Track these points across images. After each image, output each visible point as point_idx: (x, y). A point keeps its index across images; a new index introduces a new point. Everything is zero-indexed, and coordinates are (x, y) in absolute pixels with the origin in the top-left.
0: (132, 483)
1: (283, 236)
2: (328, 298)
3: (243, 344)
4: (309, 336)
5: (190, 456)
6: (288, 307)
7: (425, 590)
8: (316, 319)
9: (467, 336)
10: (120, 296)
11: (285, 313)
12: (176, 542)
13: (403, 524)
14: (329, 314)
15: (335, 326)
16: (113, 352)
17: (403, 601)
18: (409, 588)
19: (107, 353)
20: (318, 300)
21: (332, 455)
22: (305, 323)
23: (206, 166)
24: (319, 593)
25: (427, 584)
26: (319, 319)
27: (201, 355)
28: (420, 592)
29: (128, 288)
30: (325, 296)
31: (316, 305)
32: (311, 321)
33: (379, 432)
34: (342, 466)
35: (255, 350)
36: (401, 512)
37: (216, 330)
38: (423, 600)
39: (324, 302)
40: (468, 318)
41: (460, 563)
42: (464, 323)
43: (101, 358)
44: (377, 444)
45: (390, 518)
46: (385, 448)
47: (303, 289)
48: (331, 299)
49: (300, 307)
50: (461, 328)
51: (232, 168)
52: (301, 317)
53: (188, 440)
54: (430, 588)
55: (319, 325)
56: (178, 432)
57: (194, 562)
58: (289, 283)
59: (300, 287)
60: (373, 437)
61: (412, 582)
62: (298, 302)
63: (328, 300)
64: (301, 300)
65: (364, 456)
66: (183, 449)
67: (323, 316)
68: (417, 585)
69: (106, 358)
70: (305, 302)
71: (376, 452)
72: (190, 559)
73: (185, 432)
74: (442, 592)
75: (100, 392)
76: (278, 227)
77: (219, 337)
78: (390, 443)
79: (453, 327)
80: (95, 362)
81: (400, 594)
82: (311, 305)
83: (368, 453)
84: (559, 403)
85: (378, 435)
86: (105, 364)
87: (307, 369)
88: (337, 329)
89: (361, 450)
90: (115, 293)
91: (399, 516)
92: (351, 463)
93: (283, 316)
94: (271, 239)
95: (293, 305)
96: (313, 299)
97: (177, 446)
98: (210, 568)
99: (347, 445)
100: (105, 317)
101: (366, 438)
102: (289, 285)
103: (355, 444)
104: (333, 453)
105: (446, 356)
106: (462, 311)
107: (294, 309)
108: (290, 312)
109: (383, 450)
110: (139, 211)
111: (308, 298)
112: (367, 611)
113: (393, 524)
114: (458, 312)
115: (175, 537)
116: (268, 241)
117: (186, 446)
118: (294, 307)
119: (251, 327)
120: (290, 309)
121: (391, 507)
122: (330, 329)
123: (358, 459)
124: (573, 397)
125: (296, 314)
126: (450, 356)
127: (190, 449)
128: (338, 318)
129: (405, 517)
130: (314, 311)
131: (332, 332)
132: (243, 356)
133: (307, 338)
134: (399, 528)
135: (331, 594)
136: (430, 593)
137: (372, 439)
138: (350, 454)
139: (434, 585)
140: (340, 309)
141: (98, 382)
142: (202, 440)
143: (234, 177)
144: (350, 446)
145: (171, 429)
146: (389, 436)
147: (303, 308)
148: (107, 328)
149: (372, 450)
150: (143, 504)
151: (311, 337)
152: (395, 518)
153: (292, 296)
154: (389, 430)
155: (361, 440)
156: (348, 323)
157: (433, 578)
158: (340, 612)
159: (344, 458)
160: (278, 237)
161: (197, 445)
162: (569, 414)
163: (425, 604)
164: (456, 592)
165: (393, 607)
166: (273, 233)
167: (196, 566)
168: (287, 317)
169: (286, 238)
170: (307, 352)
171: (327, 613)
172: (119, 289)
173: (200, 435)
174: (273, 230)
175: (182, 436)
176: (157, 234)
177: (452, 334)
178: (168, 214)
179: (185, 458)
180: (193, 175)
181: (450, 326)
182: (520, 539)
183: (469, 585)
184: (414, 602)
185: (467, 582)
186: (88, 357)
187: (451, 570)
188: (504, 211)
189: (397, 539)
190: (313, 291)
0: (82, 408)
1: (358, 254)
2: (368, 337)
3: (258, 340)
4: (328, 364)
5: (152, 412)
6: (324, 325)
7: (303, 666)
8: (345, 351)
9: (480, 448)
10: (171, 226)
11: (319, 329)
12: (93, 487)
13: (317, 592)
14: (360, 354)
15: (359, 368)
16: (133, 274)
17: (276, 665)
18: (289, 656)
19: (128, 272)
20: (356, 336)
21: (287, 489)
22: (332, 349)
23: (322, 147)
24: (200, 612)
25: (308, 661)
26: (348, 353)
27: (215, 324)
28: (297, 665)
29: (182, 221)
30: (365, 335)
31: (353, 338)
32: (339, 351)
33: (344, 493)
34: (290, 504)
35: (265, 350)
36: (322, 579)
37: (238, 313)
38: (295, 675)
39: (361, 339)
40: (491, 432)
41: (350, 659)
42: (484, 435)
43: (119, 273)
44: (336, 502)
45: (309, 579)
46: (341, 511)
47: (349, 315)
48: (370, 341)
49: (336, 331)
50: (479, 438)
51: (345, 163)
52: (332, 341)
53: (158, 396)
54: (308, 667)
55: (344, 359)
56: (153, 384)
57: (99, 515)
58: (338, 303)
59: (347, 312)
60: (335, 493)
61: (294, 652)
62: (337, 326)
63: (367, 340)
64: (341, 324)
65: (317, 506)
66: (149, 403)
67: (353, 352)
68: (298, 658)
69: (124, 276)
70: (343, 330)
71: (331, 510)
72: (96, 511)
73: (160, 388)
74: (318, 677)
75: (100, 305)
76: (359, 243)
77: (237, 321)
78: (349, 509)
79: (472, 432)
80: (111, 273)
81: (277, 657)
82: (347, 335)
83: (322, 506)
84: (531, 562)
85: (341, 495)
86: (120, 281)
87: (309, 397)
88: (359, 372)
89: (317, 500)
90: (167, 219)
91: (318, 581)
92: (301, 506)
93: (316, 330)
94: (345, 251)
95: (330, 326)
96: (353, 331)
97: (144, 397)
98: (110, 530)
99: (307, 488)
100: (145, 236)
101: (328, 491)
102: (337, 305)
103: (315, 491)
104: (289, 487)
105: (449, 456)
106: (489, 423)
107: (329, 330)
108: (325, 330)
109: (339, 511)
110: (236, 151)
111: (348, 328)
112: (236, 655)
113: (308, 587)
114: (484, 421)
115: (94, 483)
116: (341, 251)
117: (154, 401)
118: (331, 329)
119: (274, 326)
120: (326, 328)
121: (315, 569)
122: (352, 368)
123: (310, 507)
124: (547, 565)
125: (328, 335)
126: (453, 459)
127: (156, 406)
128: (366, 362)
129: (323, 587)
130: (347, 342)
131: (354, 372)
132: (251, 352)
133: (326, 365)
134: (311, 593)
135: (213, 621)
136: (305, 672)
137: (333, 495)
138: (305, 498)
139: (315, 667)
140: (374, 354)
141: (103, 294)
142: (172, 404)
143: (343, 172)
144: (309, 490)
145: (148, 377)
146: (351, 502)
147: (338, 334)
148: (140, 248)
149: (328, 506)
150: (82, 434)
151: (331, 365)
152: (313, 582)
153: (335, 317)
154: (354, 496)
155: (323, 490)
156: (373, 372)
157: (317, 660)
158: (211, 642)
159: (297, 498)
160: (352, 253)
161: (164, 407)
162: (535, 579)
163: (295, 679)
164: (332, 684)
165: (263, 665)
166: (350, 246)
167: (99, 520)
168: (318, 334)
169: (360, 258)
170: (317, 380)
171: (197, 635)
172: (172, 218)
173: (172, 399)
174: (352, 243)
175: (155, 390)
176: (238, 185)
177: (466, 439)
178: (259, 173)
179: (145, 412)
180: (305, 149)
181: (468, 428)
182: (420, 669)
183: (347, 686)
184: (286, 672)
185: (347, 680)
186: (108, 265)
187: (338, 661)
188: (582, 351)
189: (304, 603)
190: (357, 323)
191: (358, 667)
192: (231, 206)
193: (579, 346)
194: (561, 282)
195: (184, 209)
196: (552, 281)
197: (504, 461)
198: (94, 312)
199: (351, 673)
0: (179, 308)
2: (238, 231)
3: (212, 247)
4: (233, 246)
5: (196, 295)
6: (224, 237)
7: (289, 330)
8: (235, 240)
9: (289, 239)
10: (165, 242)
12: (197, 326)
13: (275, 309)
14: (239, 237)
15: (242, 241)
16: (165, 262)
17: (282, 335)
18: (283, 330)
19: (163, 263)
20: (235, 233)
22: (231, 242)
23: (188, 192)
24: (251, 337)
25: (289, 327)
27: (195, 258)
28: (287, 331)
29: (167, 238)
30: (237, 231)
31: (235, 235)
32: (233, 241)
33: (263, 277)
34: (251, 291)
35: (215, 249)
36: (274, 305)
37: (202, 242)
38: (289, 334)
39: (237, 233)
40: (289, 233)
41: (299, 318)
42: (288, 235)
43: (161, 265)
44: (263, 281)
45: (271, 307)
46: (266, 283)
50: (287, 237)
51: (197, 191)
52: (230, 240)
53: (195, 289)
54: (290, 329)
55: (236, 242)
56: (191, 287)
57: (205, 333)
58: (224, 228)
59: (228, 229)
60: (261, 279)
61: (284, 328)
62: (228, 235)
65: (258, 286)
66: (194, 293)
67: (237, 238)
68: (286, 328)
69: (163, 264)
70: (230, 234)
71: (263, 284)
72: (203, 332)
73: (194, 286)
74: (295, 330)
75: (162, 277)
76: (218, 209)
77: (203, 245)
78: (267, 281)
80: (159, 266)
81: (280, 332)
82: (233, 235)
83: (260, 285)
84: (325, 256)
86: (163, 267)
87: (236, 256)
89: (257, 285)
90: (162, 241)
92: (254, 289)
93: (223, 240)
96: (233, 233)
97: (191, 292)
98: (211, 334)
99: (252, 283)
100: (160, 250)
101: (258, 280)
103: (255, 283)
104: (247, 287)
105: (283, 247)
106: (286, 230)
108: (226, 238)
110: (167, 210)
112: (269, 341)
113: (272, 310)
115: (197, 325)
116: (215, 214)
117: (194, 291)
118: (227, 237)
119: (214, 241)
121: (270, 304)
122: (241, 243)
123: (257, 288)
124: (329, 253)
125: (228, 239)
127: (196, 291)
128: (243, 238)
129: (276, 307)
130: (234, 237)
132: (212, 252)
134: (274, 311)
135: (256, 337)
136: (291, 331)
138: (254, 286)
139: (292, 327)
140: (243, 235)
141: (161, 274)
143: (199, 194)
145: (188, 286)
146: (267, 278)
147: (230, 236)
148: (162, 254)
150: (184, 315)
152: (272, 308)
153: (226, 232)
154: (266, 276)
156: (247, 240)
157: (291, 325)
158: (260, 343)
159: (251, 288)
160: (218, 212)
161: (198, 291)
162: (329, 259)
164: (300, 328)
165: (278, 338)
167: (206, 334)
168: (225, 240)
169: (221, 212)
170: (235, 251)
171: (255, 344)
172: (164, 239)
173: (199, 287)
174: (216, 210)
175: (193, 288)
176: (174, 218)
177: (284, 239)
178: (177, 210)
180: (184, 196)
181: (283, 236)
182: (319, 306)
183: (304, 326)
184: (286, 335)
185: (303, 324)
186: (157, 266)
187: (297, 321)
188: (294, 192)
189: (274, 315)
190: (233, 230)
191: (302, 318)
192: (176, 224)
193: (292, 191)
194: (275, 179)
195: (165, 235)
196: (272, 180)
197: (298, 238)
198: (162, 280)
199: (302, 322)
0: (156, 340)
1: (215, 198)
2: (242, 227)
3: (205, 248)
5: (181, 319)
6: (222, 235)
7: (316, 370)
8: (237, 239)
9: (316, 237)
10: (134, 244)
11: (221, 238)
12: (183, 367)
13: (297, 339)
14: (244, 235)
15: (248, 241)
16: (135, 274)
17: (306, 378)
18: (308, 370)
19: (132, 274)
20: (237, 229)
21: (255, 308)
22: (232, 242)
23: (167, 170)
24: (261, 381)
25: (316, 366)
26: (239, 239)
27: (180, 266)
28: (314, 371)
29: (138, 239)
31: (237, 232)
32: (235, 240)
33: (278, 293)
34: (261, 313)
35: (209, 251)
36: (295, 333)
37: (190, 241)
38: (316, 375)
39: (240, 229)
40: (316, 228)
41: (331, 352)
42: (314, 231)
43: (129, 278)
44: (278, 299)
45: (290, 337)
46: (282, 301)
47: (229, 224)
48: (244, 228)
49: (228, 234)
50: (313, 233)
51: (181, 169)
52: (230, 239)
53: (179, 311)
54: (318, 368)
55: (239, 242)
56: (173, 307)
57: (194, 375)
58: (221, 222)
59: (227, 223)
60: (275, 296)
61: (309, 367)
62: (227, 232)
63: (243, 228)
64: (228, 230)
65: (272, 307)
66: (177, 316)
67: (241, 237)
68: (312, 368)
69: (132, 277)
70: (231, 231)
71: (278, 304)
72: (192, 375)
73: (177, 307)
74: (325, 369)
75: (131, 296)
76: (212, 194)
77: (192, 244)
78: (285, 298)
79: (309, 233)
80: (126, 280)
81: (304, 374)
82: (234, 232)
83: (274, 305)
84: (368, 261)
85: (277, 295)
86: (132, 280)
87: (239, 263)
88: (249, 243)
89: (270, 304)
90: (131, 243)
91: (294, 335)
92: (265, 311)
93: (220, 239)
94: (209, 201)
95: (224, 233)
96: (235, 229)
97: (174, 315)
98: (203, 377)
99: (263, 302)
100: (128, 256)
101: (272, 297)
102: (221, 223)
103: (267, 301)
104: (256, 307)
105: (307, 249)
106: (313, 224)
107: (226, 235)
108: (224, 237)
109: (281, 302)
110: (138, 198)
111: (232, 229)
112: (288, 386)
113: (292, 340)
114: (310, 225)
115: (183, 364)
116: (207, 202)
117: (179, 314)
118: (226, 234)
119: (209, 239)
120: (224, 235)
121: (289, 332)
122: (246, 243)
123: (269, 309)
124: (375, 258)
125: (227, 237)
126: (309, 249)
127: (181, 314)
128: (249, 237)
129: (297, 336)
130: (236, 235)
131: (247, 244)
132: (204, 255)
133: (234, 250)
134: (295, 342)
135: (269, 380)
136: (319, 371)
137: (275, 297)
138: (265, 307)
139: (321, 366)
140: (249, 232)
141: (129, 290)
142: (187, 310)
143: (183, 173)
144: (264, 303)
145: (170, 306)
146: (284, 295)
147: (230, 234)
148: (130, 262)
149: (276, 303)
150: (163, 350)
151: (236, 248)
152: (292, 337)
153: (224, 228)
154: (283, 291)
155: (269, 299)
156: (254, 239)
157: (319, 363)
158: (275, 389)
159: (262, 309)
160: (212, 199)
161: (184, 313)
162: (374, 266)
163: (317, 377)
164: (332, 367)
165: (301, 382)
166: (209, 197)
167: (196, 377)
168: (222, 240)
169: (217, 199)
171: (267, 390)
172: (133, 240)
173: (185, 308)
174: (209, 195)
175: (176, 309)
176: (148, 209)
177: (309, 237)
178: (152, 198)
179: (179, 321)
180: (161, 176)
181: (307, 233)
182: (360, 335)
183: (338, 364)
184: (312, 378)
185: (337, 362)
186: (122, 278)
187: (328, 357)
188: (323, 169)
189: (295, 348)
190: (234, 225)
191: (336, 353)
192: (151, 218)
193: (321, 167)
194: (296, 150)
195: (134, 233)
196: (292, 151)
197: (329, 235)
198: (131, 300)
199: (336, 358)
——————————
- Aim of the task -
Output only an exact transcription of the lines above from the one with "31: (316, 305)" up to and including the one with "170: (307, 352)".

- Task response -
31: (316, 305)
32: (311, 321)
33: (379, 432)
34: (342, 466)
35: (255, 350)
36: (401, 512)
37: (216, 330)
38: (423, 600)
39: (324, 302)
40: (468, 318)
41: (460, 563)
42: (464, 323)
43: (101, 358)
44: (377, 444)
45: (390, 518)
46: (385, 448)
47: (303, 289)
48: (331, 299)
49: (300, 307)
50: (461, 328)
51: (232, 168)
52: (301, 317)
53: (188, 440)
54: (430, 588)
55: (319, 325)
56: (178, 432)
57: (194, 562)
58: (289, 283)
59: (300, 287)
60: (373, 437)
61: (412, 582)
62: (298, 302)
63: (328, 300)
64: (301, 300)
65: (364, 456)
66: (183, 449)
67: (323, 316)
68: (417, 585)
69: (106, 358)
70: (305, 302)
71: (376, 452)
72: (190, 559)
73: (185, 432)
74: (442, 592)
75: (100, 392)
76: (278, 227)
77: (219, 337)
78: (390, 443)
79: (453, 327)
80: (95, 362)
81: (400, 594)
82: (311, 305)
83: (368, 453)
84: (559, 403)
85: (378, 435)
86: (105, 364)
87: (307, 369)
88: (337, 329)
89: (361, 450)
90: (115, 293)
91: (399, 516)
92: (351, 463)
93: (283, 316)
94: (271, 239)
95: (293, 305)
96: (313, 299)
97: (177, 446)
98: (210, 568)
99: (347, 445)
100: (105, 317)
101: (366, 438)
102: (289, 285)
103: (355, 444)
104: (333, 453)
105: (446, 356)
106: (462, 311)
107: (294, 309)
108: (290, 312)
109: (383, 450)
110: (139, 211)
111: (308, 298)
112: (367, 611)
113: (393, 524)
114: (458, 312)
115: (175, 537)
116: (268, 241)
117: (186, 446)
118: (294, 307)
119: (251, 327)
120: (290, 309)
121: (391, 507)
122: (330, 329)
123: (358, 459)
124: (573, 397)
125: (296, 314)
126: (450, 356)
127: (190, 449)
128: (338, 318)
129: (405, 517)
130: (314, 311)
131: (332, 332)
132: (243, 356)
133: (307, 338)
134: (399, 528)
135: (331, 594)
136: (430, 593)
137: (372, 439)
138: (350, 454)
139: (434, 585)
140: (340, 309)
141: (98, 382)
142: (202, 440)
143: (234, 177)
144: (350, 446)
145: (171, 429)
146: (389, 436)
147: (303, 308)
148: (107, 328)
149: (372, 450)
150: (143, 504)
151: (311, 337)
152: (395, 518)
153: (292, 296)
154: (389, 430)
155: (361, 440)
156: (348, 323)
157: (433, 578)
158: (340, 612)
159: (344, 458)
160: (278, 237)
161: (197, 445)
162: (569, 414)
163: (425, 604)
164: (456, 592)
165: (393, 607)
166: (273, 233)
167: (196, 566)
168: (287, 317)
169: (286, 238)
170: (307, 352)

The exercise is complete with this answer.